Extracorporeal membrane oxygenation implantation was performed through the femoral vessels or axillary artery or through the right atrium and ascending aorta. Additional intra-aortic balloon pumps were used in 30 patients.

Results: Average patient age was 60.1 +/- 13.6 years. There were 35 male patients. Average duration of extracorporeal membrane oxygenation was 6.4 +/- 4.5 days. Twenty-five patients could be successfully weaned from extracorporeal MI-503 in vivo membrane oxygenation.

The 30-day mortality was 53% (24/ 45 patients). The in-hospital mortality was 71% (32/ 45 patients). Thirteen (29%) patients could be successfully discharged. After a follow-up period of up to 3 years, 10 (22%) patients were still alive.

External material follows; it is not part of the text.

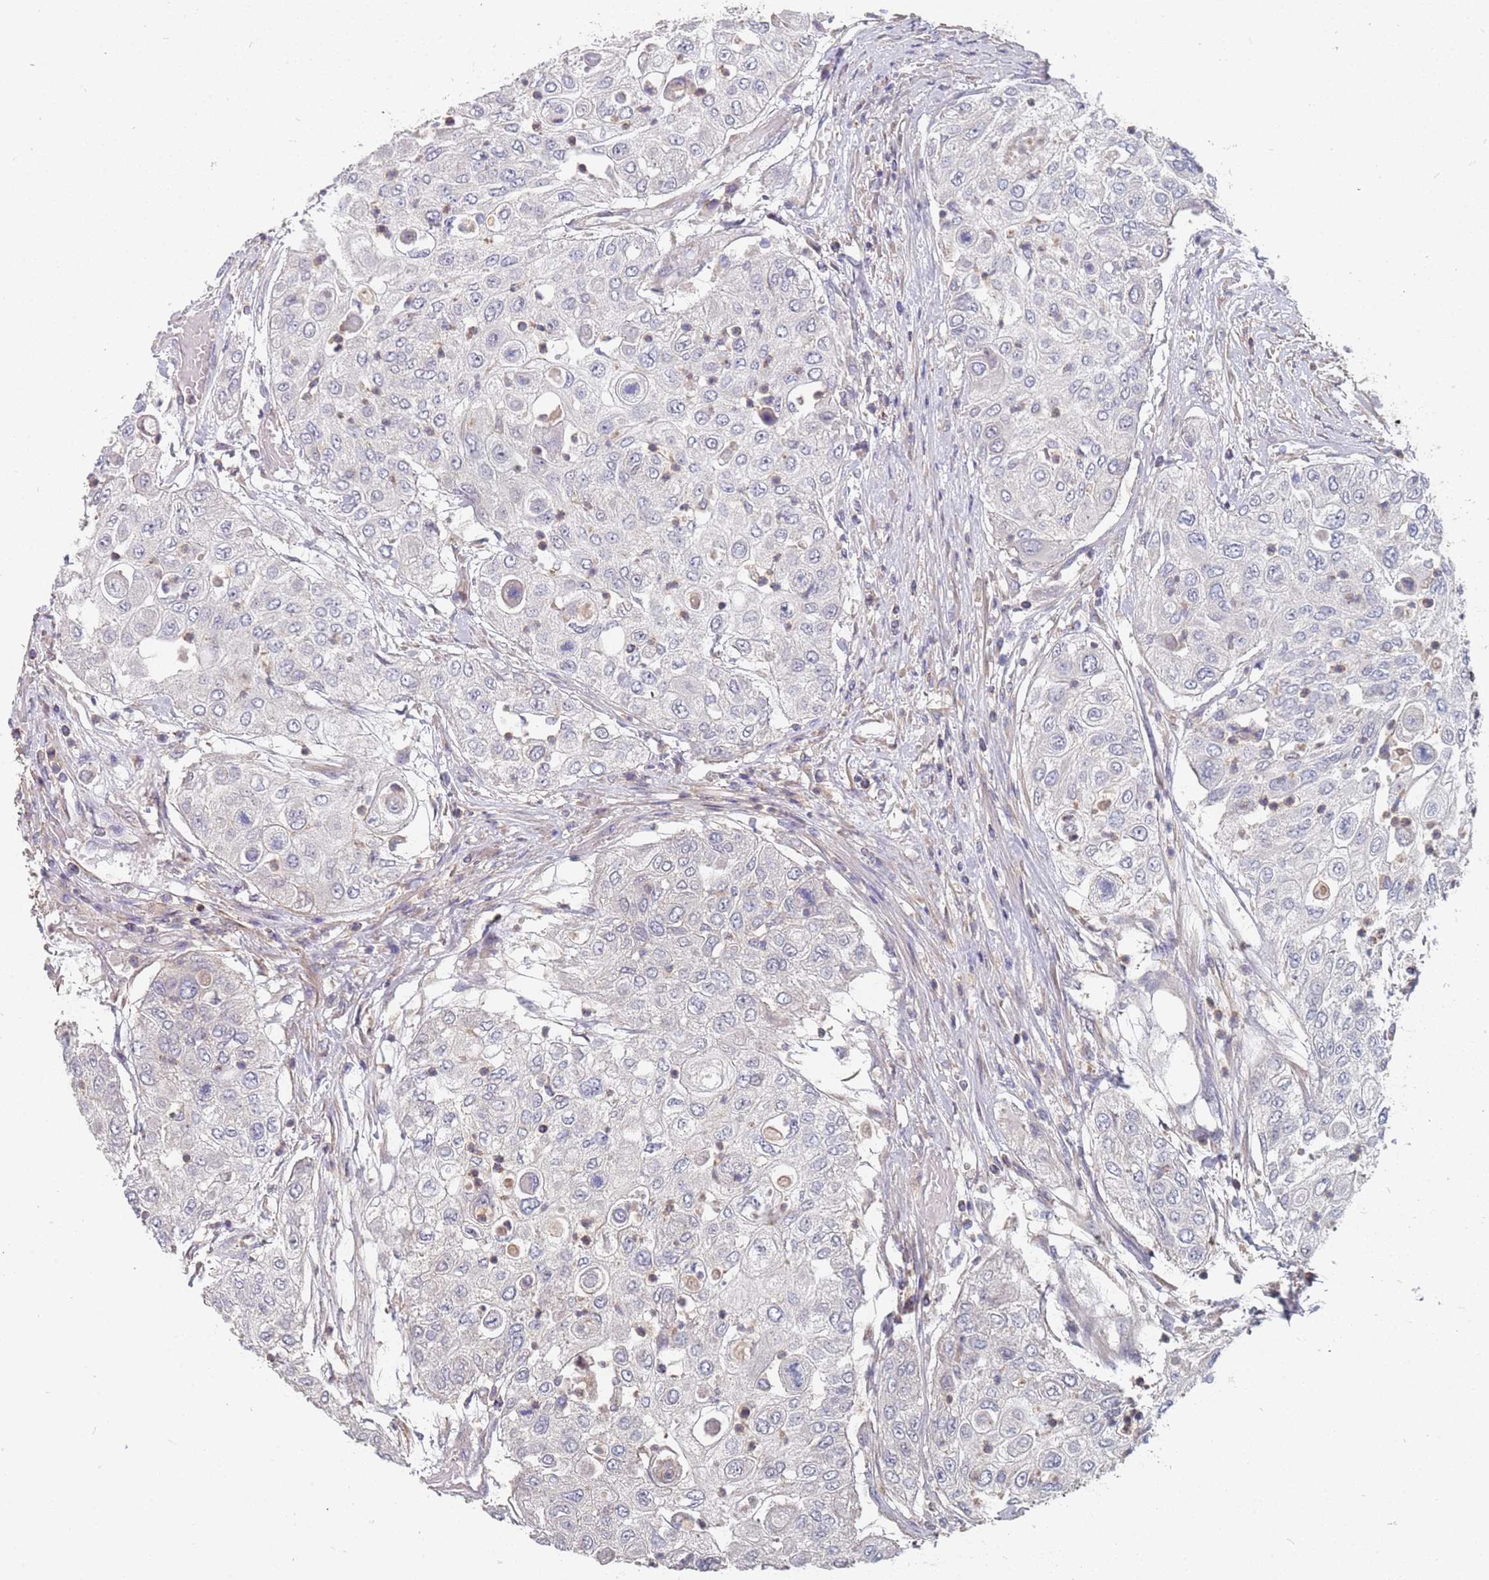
{"staining": {"intensity": "negative", "quantity": "none", "location": "none"}, "tissue": "urothelial cancer", "cell_type": "Tumor cells", "image_type": "cancer", "snomed": [{"axis": "morphology", "description": "Urothelial carcinoma, High grade"}, {"axis": "topography", "description": "Urinary bladder"}], "caption": "High magnification brightfield microscopy of urothelial cancer stained with DAB (3,3'-diaminobenzidine) (brown) and counterstained with hematoxylin (blue): tumor cells show no significant expression.", "gene": "TCEANC2", "patient": {"sex": "female", "age": 79}}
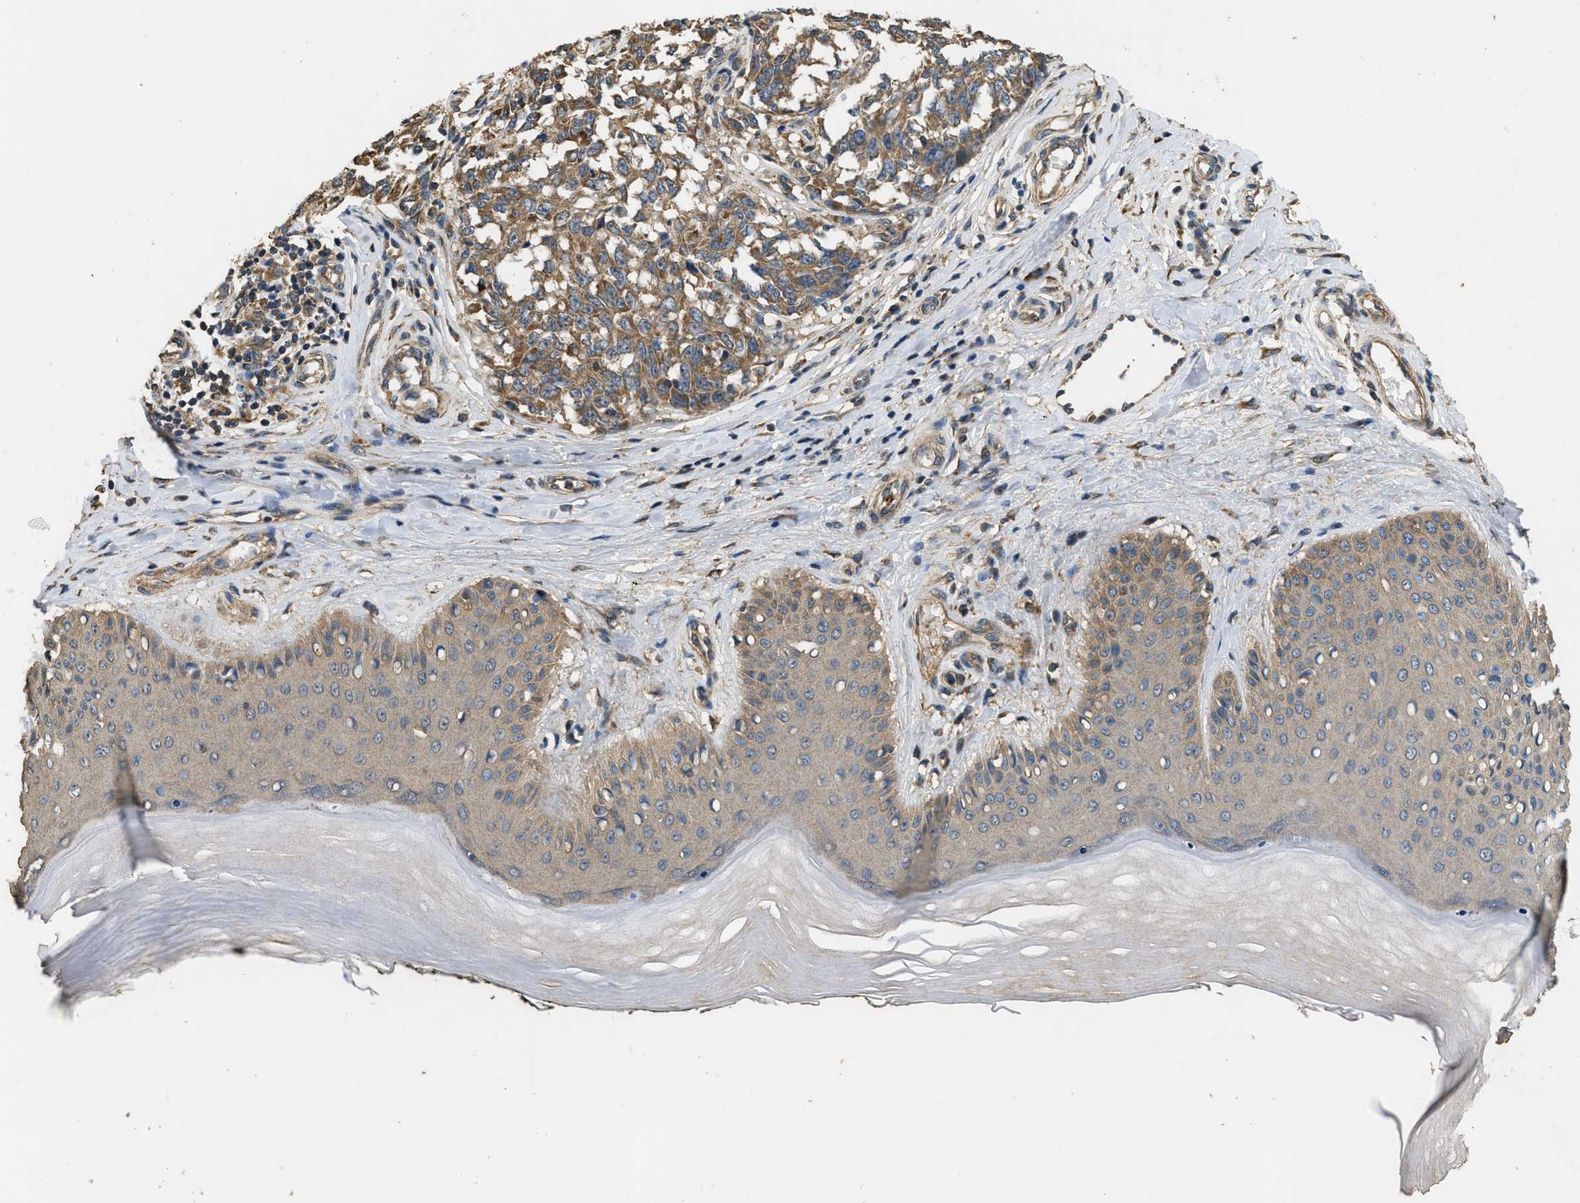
{"staining": {"intensity": "moderate", "quantity": ">75%", "location": "cytoplasmic/membranous"}, "tissue": "melanoma", "cell_type": "Tumor cells", "image_type": "cancer", "snomed": [{"axis": "morphology", "description": "Malignant melanoma, NOS"}, {"axis": "topography", "description": "Skin"}], "caption": "Immunohistochemical staining of human melanoma demonstrates moderate cytoplasmic/membranous protein staining in approximately >75% of tumor cells.", "gene": "THBS2", "patient": {"sex": "female", "age": 64}}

Conclusions: Extracorporeal membrane oxygenation offers sufficient cardiopulmonary support in adults with similar hospital and midterm survival rates to those of other mechanical support systems. Early indication, alternative peripheral cannulation techniques, and reduced anticoagulation to avoid perioperative bleeding could improve our results with increasing

GDC-0449 mouse experience.”
“The serotonin 5-HT6 receptor has become a promising target for the treatment of neuropsychological diseases, such as affective disorders. Increasing evidence implicates stress and its effector system, the hypothalamic-pituitary-adrenal Fluocinolone acetonide (HPA) axis, in the neurobiology of depression. In addition, there are important memory disturbances in stress-related psychiatric disorders that have been associated to an impairment of the HPA axis reactivity. The aim of the present work is to study the functional interactions between 5-HT6 receptors and HPA axis. In

a situation of increased HPA axis responsiveness (maternal separation, MS) no differences were found in the expression of 5-HT6 gene in the hippocampus or frontal cortex, although serotonin levels were higher in the frontal cortex of MS rats. 5-HT6 receptor mRNA expression increased significantly in the hippocampus in a situation of decreased glucocorticoid levels, such as adrenalectomy. Cognitive deficits associated to HPA dysfunction, such those found in the MS model, were fully reversed by administration of SB271046, a selective 5-HT6 receptor antagonist. A chronic treatment with SB271046 did not modify CRF mRNA levels in the hypothalamus, but there was a higher glucocorticoid receptor density in the hippocampus compared to control. In contrast, in the frontal cortex, treatment with SB271046 induced a significant decrease in glucocorticoid receptor density.